Intitulado "Já é amanhã no Brasil", o texto comenta a política econômica do país nos últimos 15 anos e afirma que o progresso brasileiro foi baseado em "consensos democráticos, investimento privado e controle da inflação".

"O crescimento brasileiro, ao contrário do venezuelano, se baseia mais no investimento privado do que no gasto público. Diferentemente da Argentina, o Brasil não está permitindo que a inflação ponha em risco a estabilidade econômica", diz Reid em seu artigo.

De acordo com o jornalista, esse "progresso" teria começado no início da década de 90 com a implementação do Plano Real, que marcou o início da abertura econômica no Brasil, antes dominada pelo Estado. Segundo ele, o plano teria "finalmente dominado a inflação".

Pontos positivos

Reid afirma ainda que, "para a surpresa de alguns", Lula resolveu dar continuidade aos êxitos de Fernando Henrique Cardoso no campo econômico e cita como exemplo a concessão de independência dada pelo presidente ao Banco Central.

O jornalista comenta ainda um discurso de Lula durante uma conferência da revista The Economist em Brasília, onde ele afirmou que sua fórmula política consistia em ser “conservador na economia e audaz na política social”.

“É uma fórmula que tem rendido frutos”, diz o artigo.
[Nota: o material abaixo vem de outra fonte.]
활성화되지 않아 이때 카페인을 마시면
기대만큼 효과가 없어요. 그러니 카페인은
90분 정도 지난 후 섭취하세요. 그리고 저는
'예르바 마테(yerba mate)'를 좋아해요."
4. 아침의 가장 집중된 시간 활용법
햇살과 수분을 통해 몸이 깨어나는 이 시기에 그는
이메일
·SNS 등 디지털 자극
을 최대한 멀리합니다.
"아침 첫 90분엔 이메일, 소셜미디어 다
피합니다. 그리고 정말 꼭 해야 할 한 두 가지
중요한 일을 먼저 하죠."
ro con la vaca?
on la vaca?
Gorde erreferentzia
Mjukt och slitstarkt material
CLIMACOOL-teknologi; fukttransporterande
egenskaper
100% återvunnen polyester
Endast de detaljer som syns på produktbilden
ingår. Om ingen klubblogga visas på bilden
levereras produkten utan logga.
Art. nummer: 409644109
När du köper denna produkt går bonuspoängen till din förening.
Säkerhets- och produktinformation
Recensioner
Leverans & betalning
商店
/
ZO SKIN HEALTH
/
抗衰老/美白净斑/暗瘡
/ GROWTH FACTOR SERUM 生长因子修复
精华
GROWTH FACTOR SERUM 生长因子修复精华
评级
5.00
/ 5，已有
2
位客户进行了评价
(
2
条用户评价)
Segundo o texto, os benefícios dessa fórmula poderiam ser observados pelo crescimento econômico de 5,5% registrado no ano passado, pelo fortalecimento das reservas e das contas públicas e pelo investimento estrangeiro, “que alcança níveis sem precedentes.”

Além da política econômica adotada pelo governo, o artigo ressalta ainda que o país está se beneficiando da alta dos preços das matérias-primas, especialmente do ferro e da soja. No entanto, argumenta o jornalista, o aumento no valor das exportações só foi possível graças à eliminação das barreiras tarifárias, que tornou a indústria brasileira mais competitiva.

O artigo cita também a possibilidade de o Brasil se tornar uma superpotência energética, graças ao etanol de cana-de-açúcar, que seria outro fator para o crescimento econômico.

Para reforçar o argumento de que o país estaria se comportando com mais seriedade, o editor afirma que "a democracia do país trouxe benefícios sociais e econômicos", citando mais uma vez a influência de FHC nas políticas de Lula, como a ampliação do programa social Bolsa Família.

"Essas iniciativas, combinadas com uma inflação baixa e um rápido crescimento, reduziram os índices de pobreza do país, que caiu de 48% em 1990 para 33% em 2006", diz o texto.

Problemas

Apesar de destacar o progresso brasileiro e as iniciativas do governo nas áreas da política social e econômica, o jornalista afirma que ainda existem muito problemas “arraigados” ao país.

Entre os principais citados por Michael Reid em seu artigo, estariam a violência, a lentidão e ineficácia do sistema judiciário, a legislação trabalhista e a carga fiscal – que representa 36% do PIB.

"O pior é que o sistema político dificulta a mobilidade das maiorias para impulsionar mudanças", diz o artigo. O jornalista afirma que, apesar de Lula falar em reformas fiscais, políticas e trabalhistas, o presidente fez pouco para levar essas mudanças adiante.

"Para muitos economistas, ele deveria ter utilizado os recursos gerados pela exportação das matérias-primas para reduzir com mais afinco tanto a dívida pública como os impostos", afirma Reid.

O artigo critica ainda a política externa do Brasil. De acordo com o texto, apesar de ter se tornado uma grande potência diplomática comercial, o país divide com os Estados Unidos o fracasso das negociações da Rodada de Doha.

Segundo Reid, Lula mudou sua postura com relação à América do Sul no segundo mandato como presidente.

Enquanto no primeiro, sua política externa sul-americana foi "bastante ingênua", com o incentivo do governo para a entrada da Venezuela no Mercosul, no segundo mandato Lula se mostrou mais “pragmático”.

"Muitos democratas latino-americanos gostariam que o Brasil apoiasse com mais firmeza a atribulada democracia colombiana", diz o texto.

Ao fazer um balanço entre os problemas e sucessos do governo brasileiro em diversas áreas, o artigo conclui afirmando que "com seus vários defeitos, em muitos sentidos, o Brasil está começando a se comportar como um país sério".